Dienstag, 26. März 2013

Eine angekotzte Bloggerin

Meine Familie, die sich ständig sinnlos streitet, kotzt mich an. 
Meine Familie, die nicht versteht, wie sehr mich das stört, kotzt mich an.
Mein Vater, der nie zuhört, kotzt mich an.
Mein Vater, der sich über alles lustig macht, kotzt mich an.
Mein Vater, bei dem man nicht das kleinste bisschen kritisieren darf, kotzt mich an.
Mein Vater, der sich grundsätzlich ungerecht behandelt fühlt und sich bei meiner Mutter ausheult, kotzt mich an.
Meine Mutter, die davon genervt ist und seit Jahren trotzdem nichts sagt, kotzt mich an.
Meine Mutter, die meinen Vater in Schutz nimmt, wenn er sich wie ein Arschloch benimmt, kotzt mich an.
Meine Mutter, mit der man kaum ernsthaft reden kann, weil sie Probleme ins Lächerliche zieht, kotzt mich an.
Meine Schwester, die nicht versteht, was sie nichts angeht, kotzt mich an.
Meine Schwester, die ohne Klopfen in mein Zimmer stampft, kotzt mich an.
Meine Schwester, die, wenn sie doch anklopft, keine Antwort als eine Einladung einfach reinzukommen versteht, kotzt mich an.
Meine Schwester, die ständig Witze über mich macht, kotzt mich an.
Meine Schwester, die denkt, "ist ja alles nicht so gemeint", macht alles besser, kotzt mich an.
Meine Schwester, die ständig erzählt, wie schlecht es ihr doch geht und nichts ändert, kotzt mich an.
Meine Schwester, für die meine Probleme völlig übertrieben oder frei erfunden sind, kotzt mich an.
Meine (ehemalige) "beste Freundin", die sich ekelhaft verändert hat, kotzt mich an.
Meine (ehemalige) "beste Freundin", die wieder auf nett macht, zufällig nach einem Streit mit ihrer "neuen" besten Freundin, kotzt mich an.
Meine widerspenstigen Haare kotzen mich an.
Meine ekelhafte Haut kotzt mich an.
Mein Bauch kotzt mich an.
Mein Arsch kotzt mich an.
Meine Beine kotzen mich an.
Meine Hüften kotzen mich an.
Meine Brüste kotzen mich an.
Mein Gesicht kotzt mich an.
Es kotzt mich an, dass ich keine schönen Texte formulieren kann.
Es kotzt mich an, dass ich für diesen Eintrag etwa zwei Stunden gebraucht habe.
Es kotzt mich an, dass ich Angst habe, wenn das Telefon klingelt.
Es kotzt mich an, dass das niemand versteht.
Es kotzt mich an, dass ich es nicht geschafft habe, meine Therapieziele aufzuschreiben.

Ich bin ekelhaft

Mittwoch, 20. März 2013

Ich hab mich die ganze Zeit irgendwie darauf gefreut, die Therapie bei Frau E. anzufangen, aber jetzt, wo ich morgen dahin soll, habe ich Angst.

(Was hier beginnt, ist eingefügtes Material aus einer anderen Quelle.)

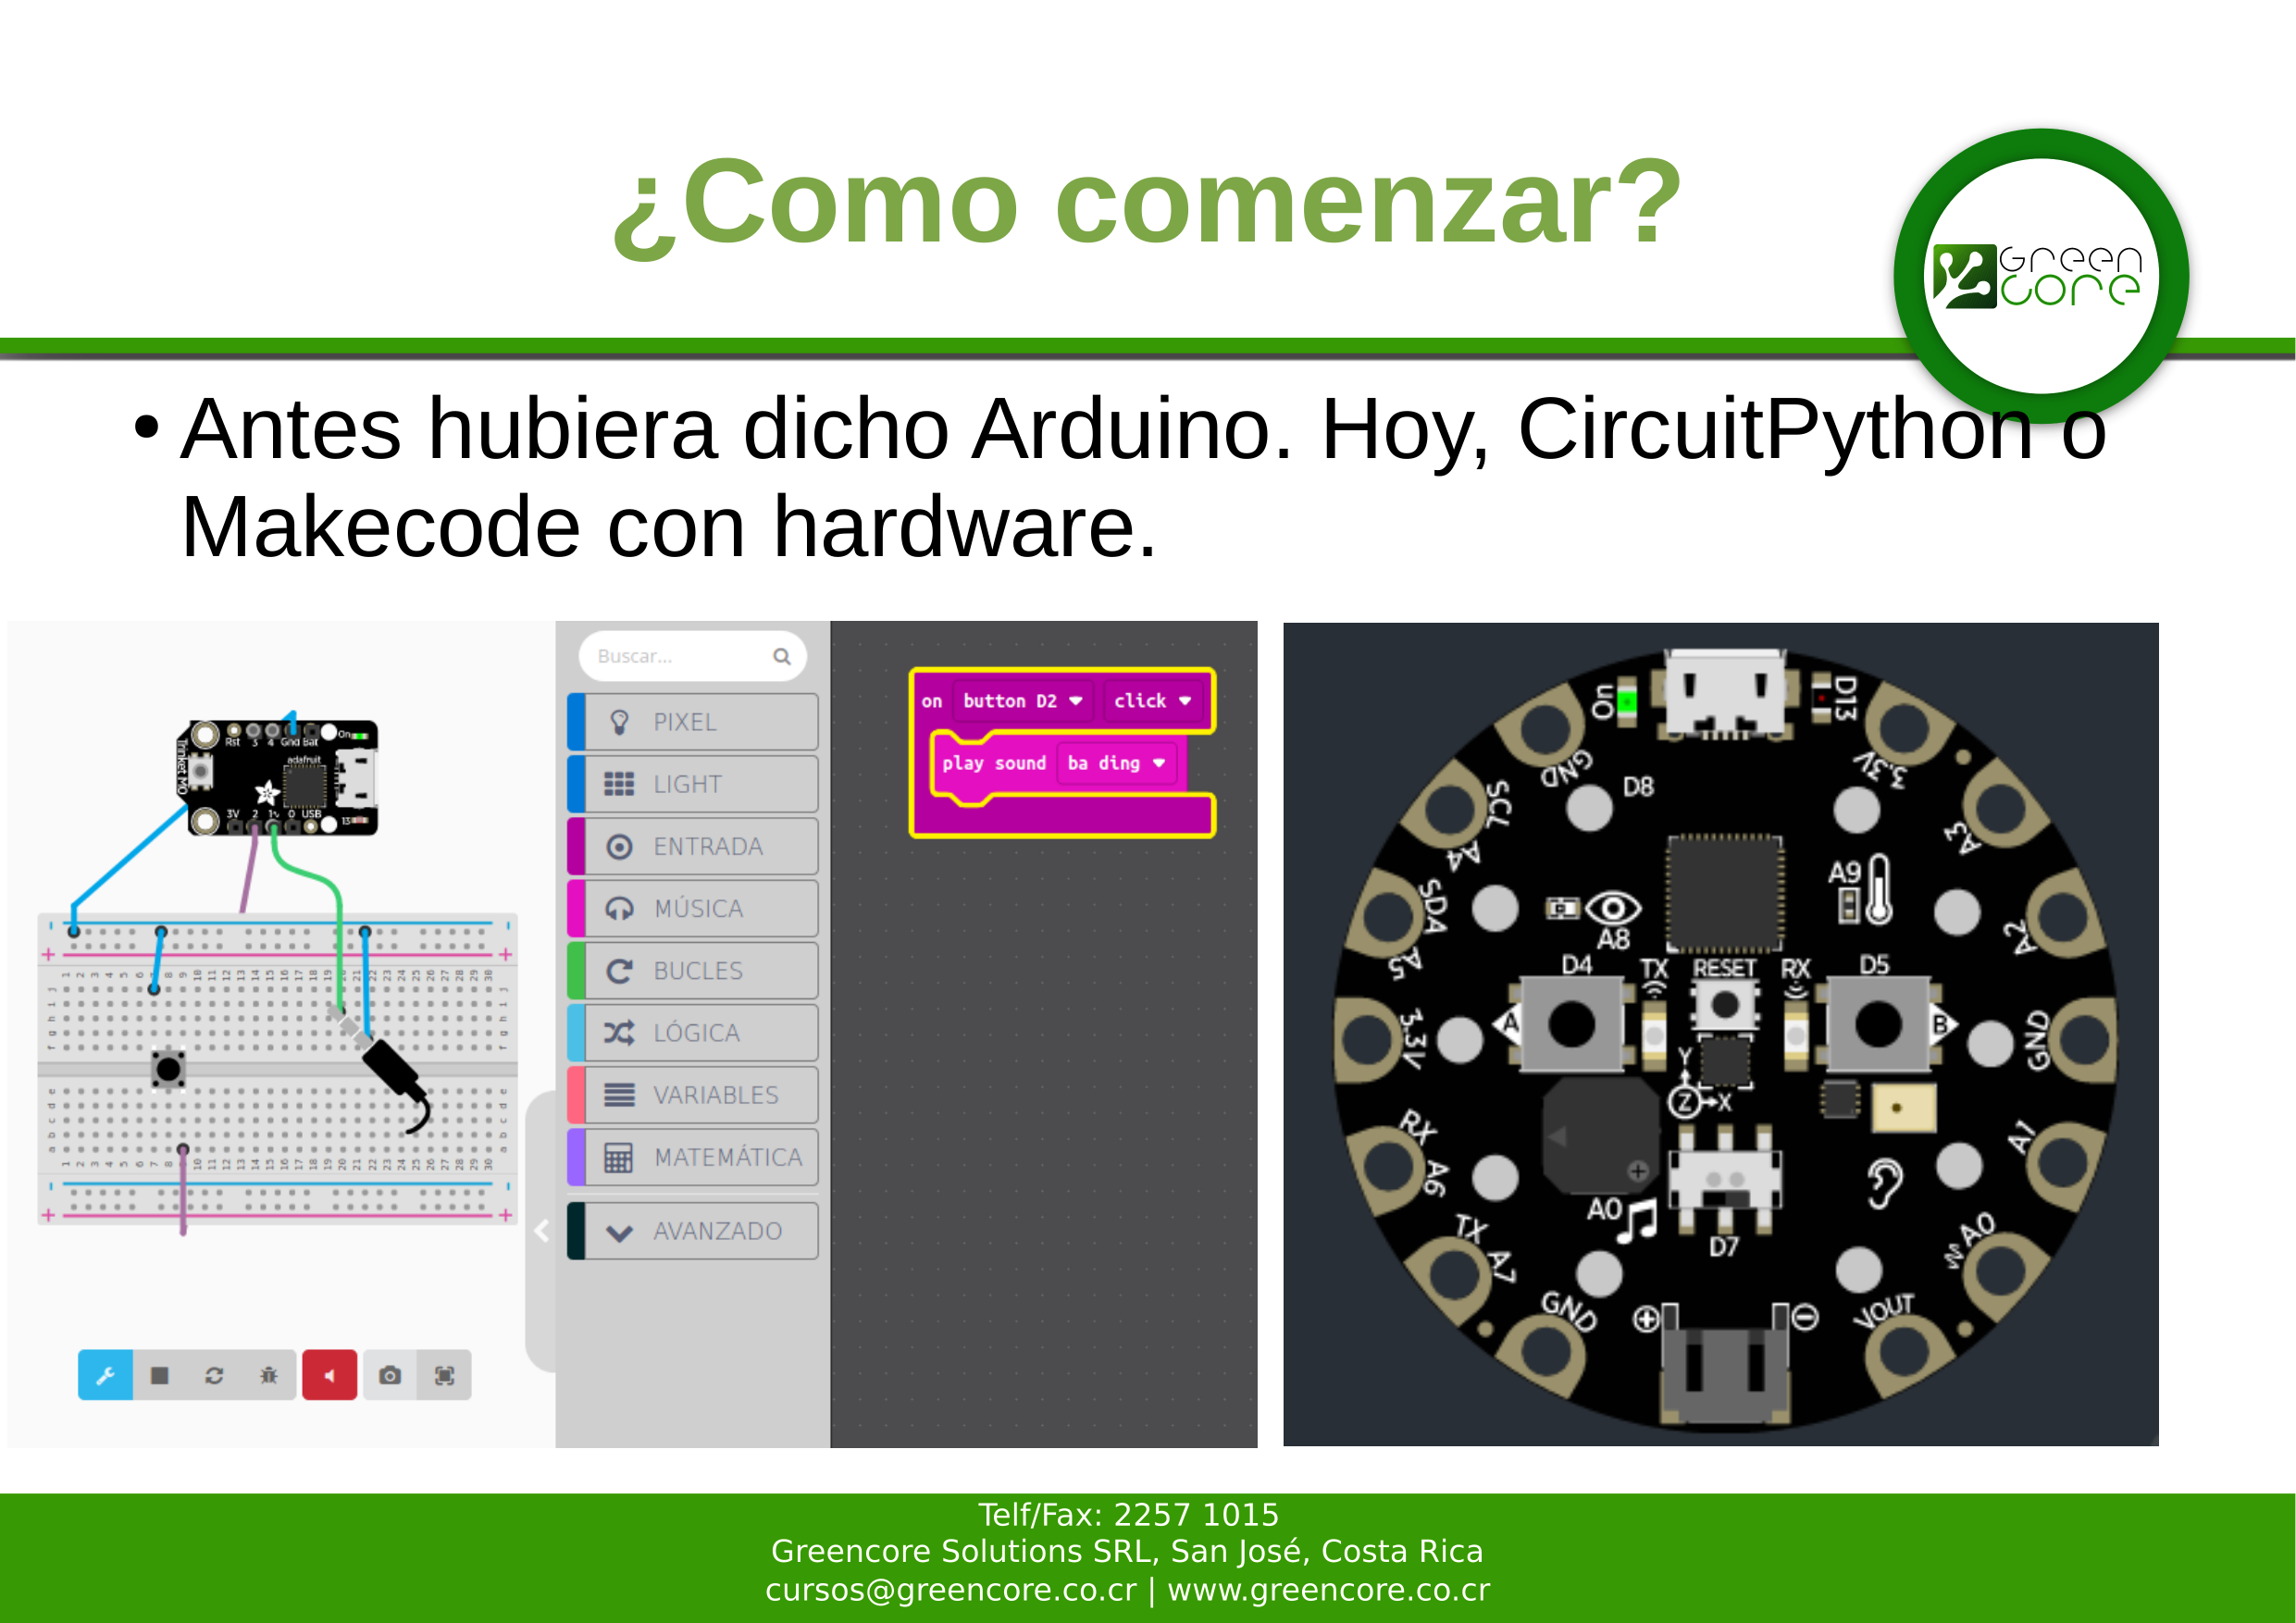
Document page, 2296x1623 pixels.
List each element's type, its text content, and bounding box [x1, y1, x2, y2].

list Antes hubiera dicho Arduino. Hoy, CircuitPython o Makecode con hardware. [115, 379, 2181, 1489]
picture [0, 0, 2296, 1623]
title ¿Como comenzar? [115, 64, 2181, 336]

Ich weiß nicht, was mich erwartet, weil ich irgendwie gelogen habe. Sie hatte mich in den fünf Stunden im November mehrmals gefragt, ob ich Suizidgedanken habe, und ich habe immer schön mit nein geantwortet. Hat sie sich dann wohl drauf verlassen. Und ich habe dann erst in dem Fragebogen, den ich in der letzten Stunde abgegeben habe, über den wir also nicht mehr sprechen konnten, aufgeschrieben, wie es wirklich ist. Was soll ich denn jetzt morgen sagen...? ._.

Montag, 18. März 2013

Hey, kennst du das Gefühl, wenn dein Lieblingsbandmember deine Lieblingsband verlässt? Ich nämlich schon. 

Dienstag, 12. März 2013

Gespräch im Zug

Vorhin gehört.

- "Gestern hab ich den ganzen Tag gar nichts gegessen, nur abends hatte ich so Hunger, dass ich ein paar Chips gegessen habe. Aber dann habe ich gekotzt, also hatte ich die Chips wieder draußen."
- "Haha, cool"
- "Ja, heute esse ich vielleicht wieder was, aber nur Früchte."

Dann habe ich Musik gehört. Das ist irgendwie nichts, was ich morgens im Zug hören will. Oder überhaupt irgendwann. Ich weiß nicht, was mich am meisten aufregt. Der Tonfall, ihre Art, wie sie es erzählt hat? "Ach, ich faste und übergebe mich, wenn ich esse, ist ja nichts dabei, hihi". Oder dass ihre Freundin es offensichtlich gut findet? Oder vielleicht einfach, dass sie so offen darüber spricht, was ich nie konnte.